Textabschnitt ::
----

Jede Feststellung einer neuen absoluten Maasseinheit muss auf die messende Beobachtung natürlicher Vorgänge basirt und schliesslich auf einen rein mechanische Vorgänge enthaltenden Versuch zurückgeführt werden. Das Maass der magnetischen Quanta, welches bisher ausschliesslich angewandt wurde, ist auf die von Gauss aufgestellte Definition gegründet, wonach die abstossende Kraft zwischen zwei magnetischen Quantis m1 und m2, die in der Entfernung r von einander sich befinden, nicht bloss proportional, sondern gleich dem Werthe m1 m2 / r2 gesetzt wird; da die Kraft und die Länge r nach bekannten Methoden zu messen sind, ist dadurch der Werth des Productes m1 m2 in absoluten Maassen bestimmt, und wenn also aus anderen Thatsachen noch das Verhältniss m1 / m2 bestimmt werden kann, sind m1 und m2 einzeln gegeben. Setzt man die absolute Dichtigkeit des Wassers gleich 1, während die Einheit der Masse nach Gravitationsmaass bestimmt ist, so ist dadurch nach Gauss ein von der (Seite 288) wahrscheinlich veränderlichen Rotation der Erde unabhängiges Zeitmaass gegeben. Genau dasselbe Princip wendet Gauss auf die elektrischen Quanta und die gravitirenden Massen an. Helmholtz empfiehlt nun gegenüber Vorschlägen von Clausius und Maxwell, sich an das Gauss'sche magnetische und elektrostatische Maass zu halten, welches der Elektricität und dem Magnetismus die Einheiten [e] = [m] = M1/2 L1/2 T-1 verleiht, worin durch die eckigen Klammern die Dimensionen des von denselben eingefassten Ausdruckes, mit M eine Masse, mit L eine Länge, mit T eine Zeit bezeichnet werden, und von diesen ausgehend alle übrigen bestimmt. Er schlägt vor, diesem Systeme auch den Namen des elektrostatischen zu lassen.

----

Datensätze ::
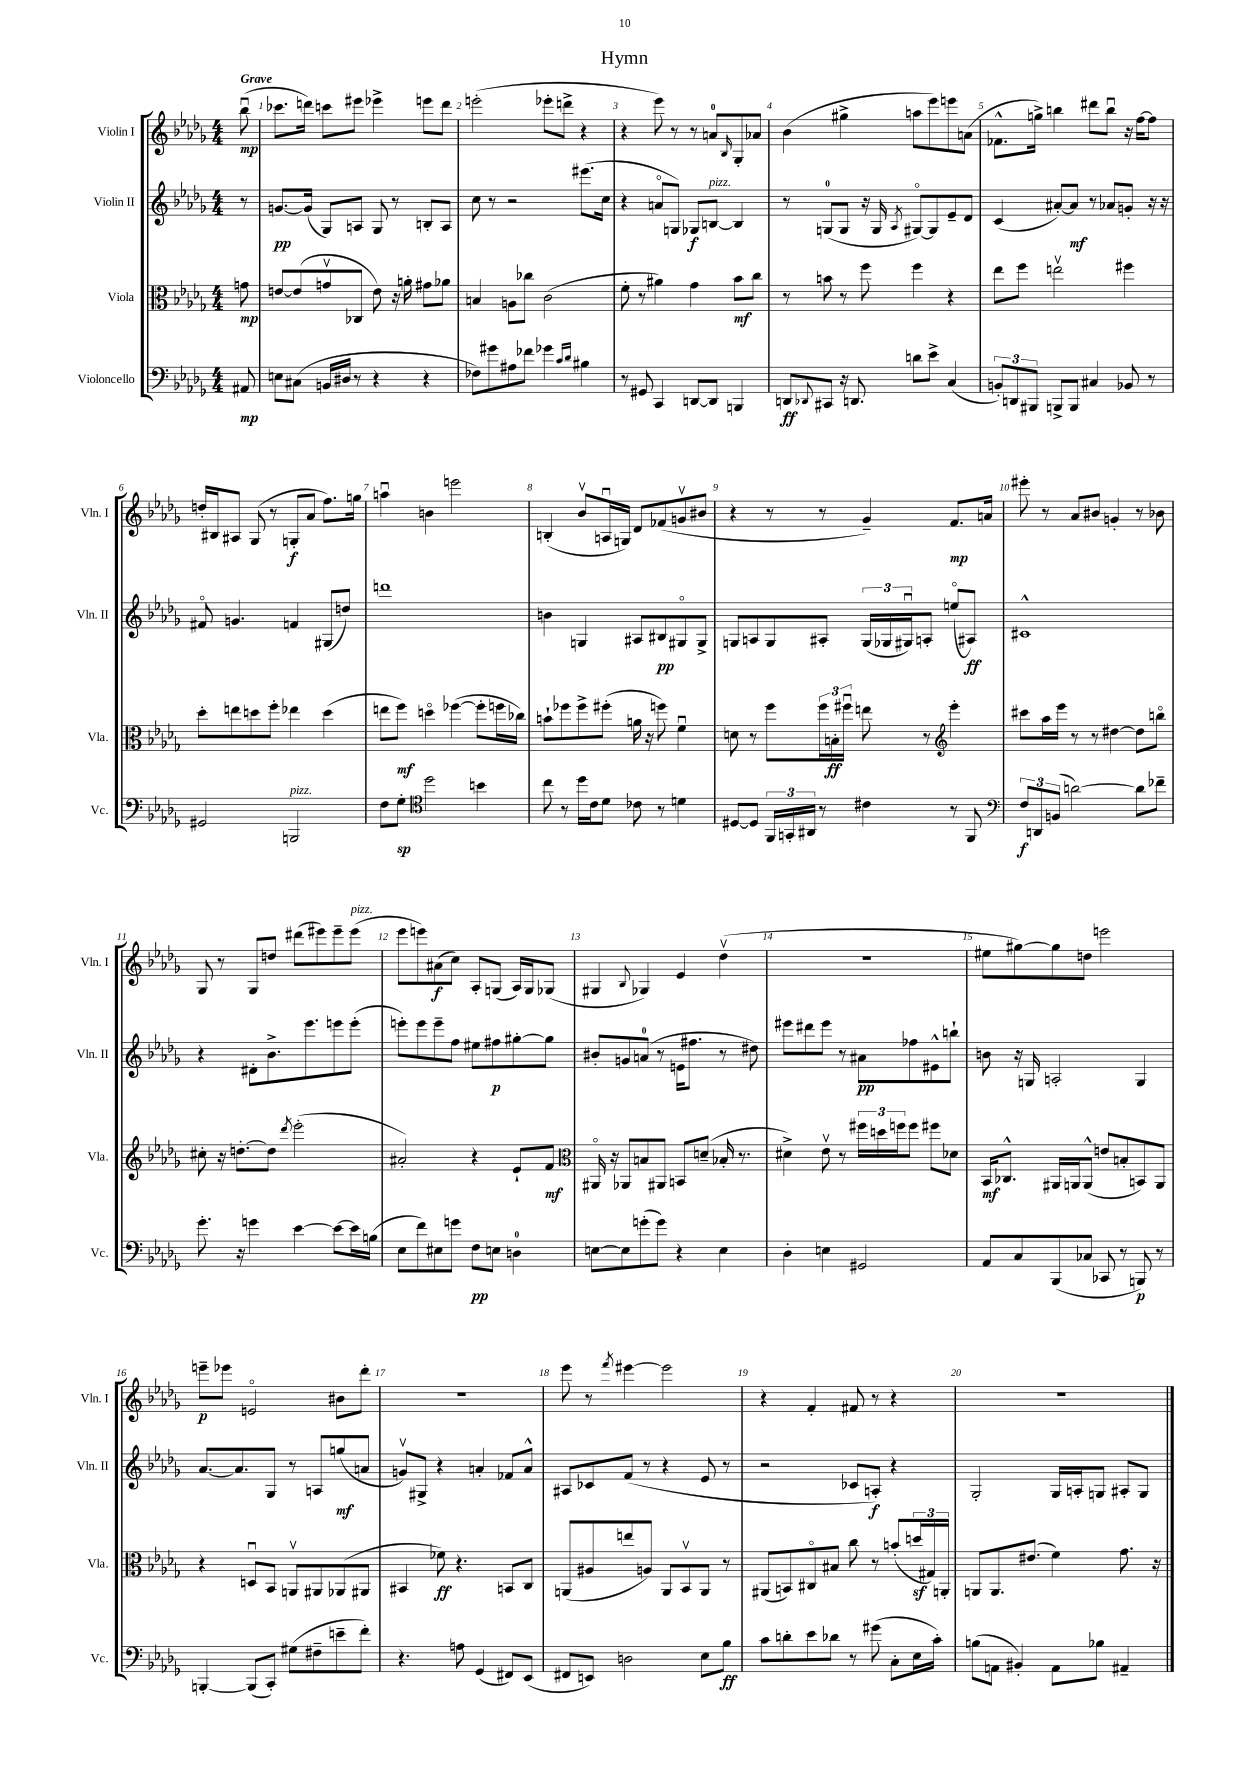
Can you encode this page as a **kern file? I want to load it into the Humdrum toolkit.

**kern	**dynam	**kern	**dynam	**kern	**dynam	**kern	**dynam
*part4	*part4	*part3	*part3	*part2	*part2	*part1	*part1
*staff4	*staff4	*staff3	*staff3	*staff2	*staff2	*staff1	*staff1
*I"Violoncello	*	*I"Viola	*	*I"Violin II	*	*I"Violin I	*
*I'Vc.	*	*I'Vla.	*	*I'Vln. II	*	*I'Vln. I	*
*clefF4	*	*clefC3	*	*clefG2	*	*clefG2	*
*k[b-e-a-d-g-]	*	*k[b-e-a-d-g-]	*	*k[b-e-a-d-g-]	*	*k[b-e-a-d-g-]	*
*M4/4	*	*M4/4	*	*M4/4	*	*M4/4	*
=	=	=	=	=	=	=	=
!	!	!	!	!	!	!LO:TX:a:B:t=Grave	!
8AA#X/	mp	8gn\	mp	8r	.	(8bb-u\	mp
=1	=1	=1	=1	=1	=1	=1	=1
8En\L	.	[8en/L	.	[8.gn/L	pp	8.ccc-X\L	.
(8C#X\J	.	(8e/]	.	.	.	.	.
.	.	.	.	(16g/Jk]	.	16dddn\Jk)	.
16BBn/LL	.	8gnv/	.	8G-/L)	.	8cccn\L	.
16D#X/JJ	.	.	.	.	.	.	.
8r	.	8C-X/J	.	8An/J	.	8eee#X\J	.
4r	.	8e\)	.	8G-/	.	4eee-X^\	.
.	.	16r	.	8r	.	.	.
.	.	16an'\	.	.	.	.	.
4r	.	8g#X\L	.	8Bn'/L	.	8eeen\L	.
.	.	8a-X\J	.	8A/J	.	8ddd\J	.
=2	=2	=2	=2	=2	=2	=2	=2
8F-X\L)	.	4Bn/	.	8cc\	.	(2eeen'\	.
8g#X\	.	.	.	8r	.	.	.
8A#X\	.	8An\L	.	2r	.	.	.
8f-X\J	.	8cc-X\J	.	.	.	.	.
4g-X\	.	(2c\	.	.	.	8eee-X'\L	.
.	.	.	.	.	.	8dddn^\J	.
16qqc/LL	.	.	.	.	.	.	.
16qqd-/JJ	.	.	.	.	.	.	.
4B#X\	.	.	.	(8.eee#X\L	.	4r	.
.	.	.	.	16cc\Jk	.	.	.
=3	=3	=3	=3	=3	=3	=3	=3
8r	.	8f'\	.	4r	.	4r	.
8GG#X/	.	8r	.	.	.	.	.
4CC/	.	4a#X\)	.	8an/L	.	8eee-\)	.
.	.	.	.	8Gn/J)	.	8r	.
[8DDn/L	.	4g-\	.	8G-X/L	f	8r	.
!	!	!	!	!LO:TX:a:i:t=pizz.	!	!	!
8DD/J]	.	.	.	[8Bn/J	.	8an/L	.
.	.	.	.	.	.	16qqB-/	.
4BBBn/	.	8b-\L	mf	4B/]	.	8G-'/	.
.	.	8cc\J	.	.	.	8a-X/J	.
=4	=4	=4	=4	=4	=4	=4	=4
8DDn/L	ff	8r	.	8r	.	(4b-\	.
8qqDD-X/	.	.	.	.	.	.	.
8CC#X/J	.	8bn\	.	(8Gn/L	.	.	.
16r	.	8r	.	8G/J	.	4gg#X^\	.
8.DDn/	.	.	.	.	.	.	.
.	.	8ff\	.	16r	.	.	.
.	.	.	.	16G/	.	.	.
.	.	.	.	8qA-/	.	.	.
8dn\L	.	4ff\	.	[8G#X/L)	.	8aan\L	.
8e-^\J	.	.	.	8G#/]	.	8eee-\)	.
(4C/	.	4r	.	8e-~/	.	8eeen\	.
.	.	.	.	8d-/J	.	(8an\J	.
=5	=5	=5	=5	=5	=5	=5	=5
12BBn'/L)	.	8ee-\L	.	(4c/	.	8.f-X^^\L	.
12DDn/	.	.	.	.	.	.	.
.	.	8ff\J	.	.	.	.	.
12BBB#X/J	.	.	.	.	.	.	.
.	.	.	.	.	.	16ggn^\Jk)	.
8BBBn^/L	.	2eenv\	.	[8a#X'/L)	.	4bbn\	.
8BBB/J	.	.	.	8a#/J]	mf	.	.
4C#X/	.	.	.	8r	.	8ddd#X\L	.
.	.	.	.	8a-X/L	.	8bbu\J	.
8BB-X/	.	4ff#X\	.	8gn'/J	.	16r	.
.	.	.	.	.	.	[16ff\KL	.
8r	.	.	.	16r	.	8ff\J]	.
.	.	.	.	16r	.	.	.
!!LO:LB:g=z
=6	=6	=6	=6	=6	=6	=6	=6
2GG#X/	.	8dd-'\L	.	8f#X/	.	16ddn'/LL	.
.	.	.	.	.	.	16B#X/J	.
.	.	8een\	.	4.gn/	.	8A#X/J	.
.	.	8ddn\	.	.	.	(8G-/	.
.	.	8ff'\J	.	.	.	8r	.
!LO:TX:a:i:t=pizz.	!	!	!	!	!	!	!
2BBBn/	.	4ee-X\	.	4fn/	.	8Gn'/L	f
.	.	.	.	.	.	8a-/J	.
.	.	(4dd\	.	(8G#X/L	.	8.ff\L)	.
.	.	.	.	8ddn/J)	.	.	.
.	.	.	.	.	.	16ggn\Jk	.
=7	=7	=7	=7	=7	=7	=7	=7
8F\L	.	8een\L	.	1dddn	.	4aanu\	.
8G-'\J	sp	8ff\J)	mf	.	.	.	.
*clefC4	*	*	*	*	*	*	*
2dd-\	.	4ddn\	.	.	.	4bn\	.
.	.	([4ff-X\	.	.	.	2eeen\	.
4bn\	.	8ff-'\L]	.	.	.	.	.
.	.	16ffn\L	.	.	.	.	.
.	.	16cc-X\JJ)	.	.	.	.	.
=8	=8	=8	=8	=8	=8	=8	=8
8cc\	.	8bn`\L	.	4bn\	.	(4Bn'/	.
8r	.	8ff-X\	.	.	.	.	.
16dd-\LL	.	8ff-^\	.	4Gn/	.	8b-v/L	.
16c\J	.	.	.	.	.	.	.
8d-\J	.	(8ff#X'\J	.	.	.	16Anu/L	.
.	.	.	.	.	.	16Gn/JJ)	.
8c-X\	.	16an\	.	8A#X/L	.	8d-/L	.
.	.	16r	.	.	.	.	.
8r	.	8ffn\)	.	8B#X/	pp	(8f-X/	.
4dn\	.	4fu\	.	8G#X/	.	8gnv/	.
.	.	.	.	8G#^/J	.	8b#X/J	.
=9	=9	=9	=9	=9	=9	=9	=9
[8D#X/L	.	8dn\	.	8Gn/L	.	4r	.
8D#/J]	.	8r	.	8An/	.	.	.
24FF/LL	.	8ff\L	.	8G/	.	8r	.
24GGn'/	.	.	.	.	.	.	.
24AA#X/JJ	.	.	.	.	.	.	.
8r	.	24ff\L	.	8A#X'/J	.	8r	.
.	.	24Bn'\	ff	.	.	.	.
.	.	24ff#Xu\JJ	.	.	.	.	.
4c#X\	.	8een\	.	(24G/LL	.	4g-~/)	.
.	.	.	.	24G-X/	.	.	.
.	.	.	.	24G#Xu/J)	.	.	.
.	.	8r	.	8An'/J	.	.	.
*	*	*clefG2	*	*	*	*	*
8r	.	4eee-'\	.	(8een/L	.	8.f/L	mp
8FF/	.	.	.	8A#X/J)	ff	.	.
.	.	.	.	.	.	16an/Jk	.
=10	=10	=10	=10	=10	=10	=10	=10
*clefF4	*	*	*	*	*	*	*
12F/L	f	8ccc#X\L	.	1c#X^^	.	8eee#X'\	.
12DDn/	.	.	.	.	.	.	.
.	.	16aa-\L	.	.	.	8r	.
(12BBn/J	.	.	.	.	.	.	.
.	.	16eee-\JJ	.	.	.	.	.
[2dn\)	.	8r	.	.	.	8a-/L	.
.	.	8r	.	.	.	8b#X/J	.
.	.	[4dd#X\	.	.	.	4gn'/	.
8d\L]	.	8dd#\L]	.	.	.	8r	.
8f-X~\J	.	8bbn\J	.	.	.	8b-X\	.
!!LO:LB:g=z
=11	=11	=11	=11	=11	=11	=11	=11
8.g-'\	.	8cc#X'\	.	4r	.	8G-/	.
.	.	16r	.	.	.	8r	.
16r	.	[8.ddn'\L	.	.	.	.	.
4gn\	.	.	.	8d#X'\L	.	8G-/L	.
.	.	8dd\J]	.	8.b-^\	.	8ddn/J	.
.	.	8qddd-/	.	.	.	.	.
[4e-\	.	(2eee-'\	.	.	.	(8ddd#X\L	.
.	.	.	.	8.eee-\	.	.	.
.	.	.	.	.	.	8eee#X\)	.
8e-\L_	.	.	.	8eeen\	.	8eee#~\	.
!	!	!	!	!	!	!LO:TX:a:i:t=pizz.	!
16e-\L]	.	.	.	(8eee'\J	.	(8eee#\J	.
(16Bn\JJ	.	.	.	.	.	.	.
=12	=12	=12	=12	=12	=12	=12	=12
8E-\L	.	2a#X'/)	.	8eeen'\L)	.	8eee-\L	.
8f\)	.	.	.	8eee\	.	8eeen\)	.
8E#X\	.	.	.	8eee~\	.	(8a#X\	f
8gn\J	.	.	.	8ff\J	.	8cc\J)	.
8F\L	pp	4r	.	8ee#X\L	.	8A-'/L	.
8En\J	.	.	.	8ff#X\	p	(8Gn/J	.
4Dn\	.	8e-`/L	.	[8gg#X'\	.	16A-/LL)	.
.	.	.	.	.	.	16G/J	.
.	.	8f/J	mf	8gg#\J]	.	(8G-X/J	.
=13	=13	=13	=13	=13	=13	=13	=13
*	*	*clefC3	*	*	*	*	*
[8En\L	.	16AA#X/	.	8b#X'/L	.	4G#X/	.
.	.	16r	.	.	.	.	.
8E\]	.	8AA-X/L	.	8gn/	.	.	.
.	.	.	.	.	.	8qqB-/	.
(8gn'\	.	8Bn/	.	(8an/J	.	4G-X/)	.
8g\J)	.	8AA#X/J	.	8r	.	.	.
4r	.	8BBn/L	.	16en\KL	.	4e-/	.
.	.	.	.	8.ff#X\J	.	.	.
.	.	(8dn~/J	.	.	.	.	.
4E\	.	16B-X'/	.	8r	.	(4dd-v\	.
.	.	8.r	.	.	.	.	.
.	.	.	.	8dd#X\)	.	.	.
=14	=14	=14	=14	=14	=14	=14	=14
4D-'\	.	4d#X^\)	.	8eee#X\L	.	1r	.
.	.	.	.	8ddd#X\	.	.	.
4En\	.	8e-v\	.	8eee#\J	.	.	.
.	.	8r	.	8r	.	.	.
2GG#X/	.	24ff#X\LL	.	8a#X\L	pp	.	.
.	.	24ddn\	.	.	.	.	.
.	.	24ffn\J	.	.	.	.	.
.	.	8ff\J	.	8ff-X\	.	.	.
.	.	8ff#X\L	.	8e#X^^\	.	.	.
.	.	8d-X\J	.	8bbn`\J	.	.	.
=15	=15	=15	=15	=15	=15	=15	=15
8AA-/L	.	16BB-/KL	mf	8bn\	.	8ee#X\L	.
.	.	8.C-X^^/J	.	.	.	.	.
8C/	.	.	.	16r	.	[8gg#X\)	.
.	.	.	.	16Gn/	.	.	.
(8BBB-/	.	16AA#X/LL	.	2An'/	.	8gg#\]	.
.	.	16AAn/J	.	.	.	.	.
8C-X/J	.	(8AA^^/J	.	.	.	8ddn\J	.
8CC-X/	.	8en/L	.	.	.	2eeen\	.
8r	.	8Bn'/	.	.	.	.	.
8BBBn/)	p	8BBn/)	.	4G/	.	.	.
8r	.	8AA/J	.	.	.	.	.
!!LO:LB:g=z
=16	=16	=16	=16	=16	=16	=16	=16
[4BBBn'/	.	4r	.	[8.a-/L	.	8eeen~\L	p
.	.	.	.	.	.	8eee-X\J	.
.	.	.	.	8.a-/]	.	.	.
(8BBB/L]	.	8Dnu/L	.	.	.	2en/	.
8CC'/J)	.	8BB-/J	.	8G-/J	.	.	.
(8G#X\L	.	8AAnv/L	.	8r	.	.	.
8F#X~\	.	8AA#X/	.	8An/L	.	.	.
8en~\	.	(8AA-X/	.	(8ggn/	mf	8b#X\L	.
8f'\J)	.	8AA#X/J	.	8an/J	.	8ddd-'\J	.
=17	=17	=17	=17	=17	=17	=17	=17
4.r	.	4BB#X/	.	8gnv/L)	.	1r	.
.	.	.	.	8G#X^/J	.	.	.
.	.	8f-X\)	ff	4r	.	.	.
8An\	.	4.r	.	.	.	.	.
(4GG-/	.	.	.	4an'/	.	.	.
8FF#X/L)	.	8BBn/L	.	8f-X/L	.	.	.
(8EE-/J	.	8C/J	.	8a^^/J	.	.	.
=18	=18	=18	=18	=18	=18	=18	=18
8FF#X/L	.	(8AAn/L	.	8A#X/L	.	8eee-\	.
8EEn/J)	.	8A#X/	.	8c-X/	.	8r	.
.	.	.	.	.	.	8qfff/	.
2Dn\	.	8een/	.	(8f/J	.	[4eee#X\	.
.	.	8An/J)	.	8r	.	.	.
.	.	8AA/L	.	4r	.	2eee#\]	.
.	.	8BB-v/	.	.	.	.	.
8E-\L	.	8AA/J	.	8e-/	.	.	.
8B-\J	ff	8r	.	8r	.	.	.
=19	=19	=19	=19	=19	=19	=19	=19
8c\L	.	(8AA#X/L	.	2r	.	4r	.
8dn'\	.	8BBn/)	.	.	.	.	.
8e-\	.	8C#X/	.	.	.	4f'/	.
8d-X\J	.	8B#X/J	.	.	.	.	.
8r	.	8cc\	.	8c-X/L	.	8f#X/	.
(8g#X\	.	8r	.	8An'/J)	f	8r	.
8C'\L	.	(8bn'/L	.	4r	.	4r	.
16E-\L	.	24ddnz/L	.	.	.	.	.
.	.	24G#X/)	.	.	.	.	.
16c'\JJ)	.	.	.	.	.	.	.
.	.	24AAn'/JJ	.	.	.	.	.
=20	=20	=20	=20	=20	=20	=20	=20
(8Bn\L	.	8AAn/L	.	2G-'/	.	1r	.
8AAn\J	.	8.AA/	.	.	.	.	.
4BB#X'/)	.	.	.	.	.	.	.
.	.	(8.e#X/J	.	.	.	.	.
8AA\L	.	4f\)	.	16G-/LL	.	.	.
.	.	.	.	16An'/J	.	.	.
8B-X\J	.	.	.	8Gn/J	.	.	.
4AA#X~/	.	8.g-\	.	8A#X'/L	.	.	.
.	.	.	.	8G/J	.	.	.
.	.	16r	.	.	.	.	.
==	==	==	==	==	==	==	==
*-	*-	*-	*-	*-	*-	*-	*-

----

Zu erledigende Aufgaben ::
1. Zähle, wie viele Zeilen der Datensätze die Zeichenfolge „kern“ enthalten, und gib nur diese Zahl an. Groß- und Kleinschreibung ist dabei zu beachten.
2. Schreibe den Text über absolute Maßeinheiten im Anschluss an seinen letzten Satz weiter.

Die Antworten ::
1. 2

2.
In dieser Zeit hatte Helmholtz seine fundamentalen thermodynamischen Untersuchungen zum grossen Theil zum Abschluss gebracht und war nur noch mit der äusserst schwierigen Darstellung derselben beschäftigt. Gleichzeitig gab er die Anregung zu einigen experimentellen Untersuchungen, welche ihm für die Begründung seiner chemischen Anschauungen ein wesentliches theoretisches Interesse boten.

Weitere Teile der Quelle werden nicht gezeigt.